■ WRITTEN TASK
Looking at the entries, say how many lines contain the string "environmental". Offer nothing besides the number.

==== MATERIAL PROVIDED

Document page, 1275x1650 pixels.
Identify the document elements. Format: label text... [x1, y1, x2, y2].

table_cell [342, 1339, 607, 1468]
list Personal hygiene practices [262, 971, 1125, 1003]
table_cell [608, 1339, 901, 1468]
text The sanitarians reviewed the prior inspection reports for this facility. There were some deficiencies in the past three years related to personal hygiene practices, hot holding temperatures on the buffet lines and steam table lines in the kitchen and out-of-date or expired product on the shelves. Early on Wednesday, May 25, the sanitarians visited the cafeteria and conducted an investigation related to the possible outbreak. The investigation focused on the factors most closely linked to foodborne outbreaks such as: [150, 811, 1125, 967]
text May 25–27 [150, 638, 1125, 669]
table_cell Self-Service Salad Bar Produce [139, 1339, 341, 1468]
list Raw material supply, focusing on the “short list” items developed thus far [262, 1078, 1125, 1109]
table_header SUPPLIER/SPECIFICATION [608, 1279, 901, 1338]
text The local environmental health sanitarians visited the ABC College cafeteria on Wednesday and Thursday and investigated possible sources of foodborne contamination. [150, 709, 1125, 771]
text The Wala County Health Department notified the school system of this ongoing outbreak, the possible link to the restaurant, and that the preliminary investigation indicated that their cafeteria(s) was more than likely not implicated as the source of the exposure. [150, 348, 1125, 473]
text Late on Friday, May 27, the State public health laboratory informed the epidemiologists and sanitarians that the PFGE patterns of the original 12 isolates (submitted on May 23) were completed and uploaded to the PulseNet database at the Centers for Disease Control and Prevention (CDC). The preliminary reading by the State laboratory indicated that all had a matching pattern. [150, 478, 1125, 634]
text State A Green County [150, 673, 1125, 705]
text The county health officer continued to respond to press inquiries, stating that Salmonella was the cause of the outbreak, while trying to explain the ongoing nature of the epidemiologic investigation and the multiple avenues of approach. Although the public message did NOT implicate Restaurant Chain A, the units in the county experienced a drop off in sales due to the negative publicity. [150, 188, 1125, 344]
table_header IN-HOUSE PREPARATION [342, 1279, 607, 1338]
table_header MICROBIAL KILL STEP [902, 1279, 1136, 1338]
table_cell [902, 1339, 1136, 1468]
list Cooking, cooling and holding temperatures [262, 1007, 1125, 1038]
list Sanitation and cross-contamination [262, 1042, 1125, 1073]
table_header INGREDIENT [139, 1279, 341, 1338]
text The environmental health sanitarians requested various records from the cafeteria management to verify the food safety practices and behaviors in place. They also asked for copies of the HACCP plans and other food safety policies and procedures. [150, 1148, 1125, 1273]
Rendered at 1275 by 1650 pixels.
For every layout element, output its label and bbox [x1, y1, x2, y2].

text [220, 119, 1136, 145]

========

■ ANSWER
2